→ Exercise instructions: Among the entries below, one stretch runs from the line that contains "40, Issue 6." through the line that contains "PTFE in Harsh". Repeat that stretch exactly, ends included, and only that.

→ Data for this exercise:
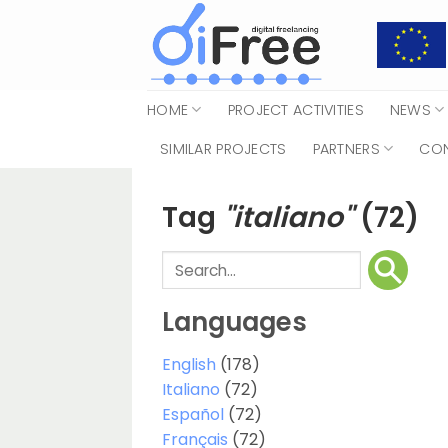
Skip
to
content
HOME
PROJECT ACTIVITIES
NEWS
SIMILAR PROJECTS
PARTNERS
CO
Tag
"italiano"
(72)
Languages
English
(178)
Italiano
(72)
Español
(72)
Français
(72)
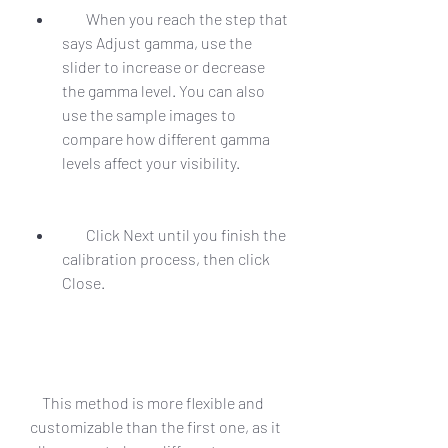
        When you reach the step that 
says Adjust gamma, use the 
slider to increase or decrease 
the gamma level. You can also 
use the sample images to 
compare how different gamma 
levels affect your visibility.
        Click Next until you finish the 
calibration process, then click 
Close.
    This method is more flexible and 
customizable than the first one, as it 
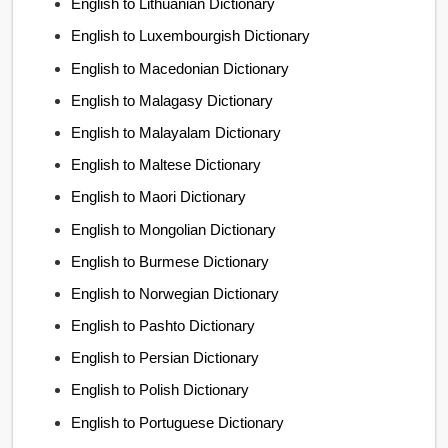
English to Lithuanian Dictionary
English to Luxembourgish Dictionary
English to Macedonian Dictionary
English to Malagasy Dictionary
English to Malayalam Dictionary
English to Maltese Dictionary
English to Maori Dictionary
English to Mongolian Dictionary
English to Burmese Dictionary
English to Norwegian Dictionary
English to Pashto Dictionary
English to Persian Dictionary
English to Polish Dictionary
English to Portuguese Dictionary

---

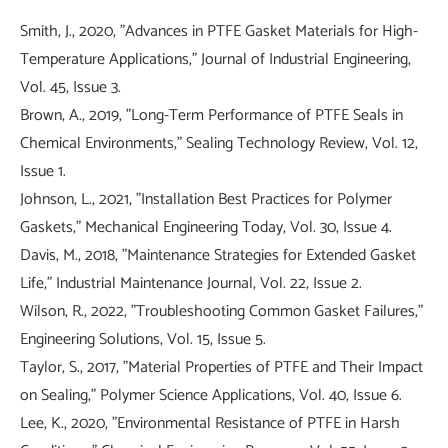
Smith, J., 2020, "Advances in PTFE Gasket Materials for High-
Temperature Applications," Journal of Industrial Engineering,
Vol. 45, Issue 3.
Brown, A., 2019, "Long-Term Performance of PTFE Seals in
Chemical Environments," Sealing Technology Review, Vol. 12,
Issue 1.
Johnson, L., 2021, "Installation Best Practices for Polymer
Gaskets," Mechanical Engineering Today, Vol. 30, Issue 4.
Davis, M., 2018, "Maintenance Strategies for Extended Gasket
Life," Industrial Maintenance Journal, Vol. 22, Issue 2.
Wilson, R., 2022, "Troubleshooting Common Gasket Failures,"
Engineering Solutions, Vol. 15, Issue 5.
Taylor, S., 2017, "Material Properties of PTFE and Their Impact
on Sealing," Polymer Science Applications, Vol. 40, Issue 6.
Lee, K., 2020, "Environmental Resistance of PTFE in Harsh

→ Task response:
on Sealing," Polymer Science Applications, Vol. 40, Issue 6.
Lee, K., 2020, "Environmental Resistance of PTFE in Harsh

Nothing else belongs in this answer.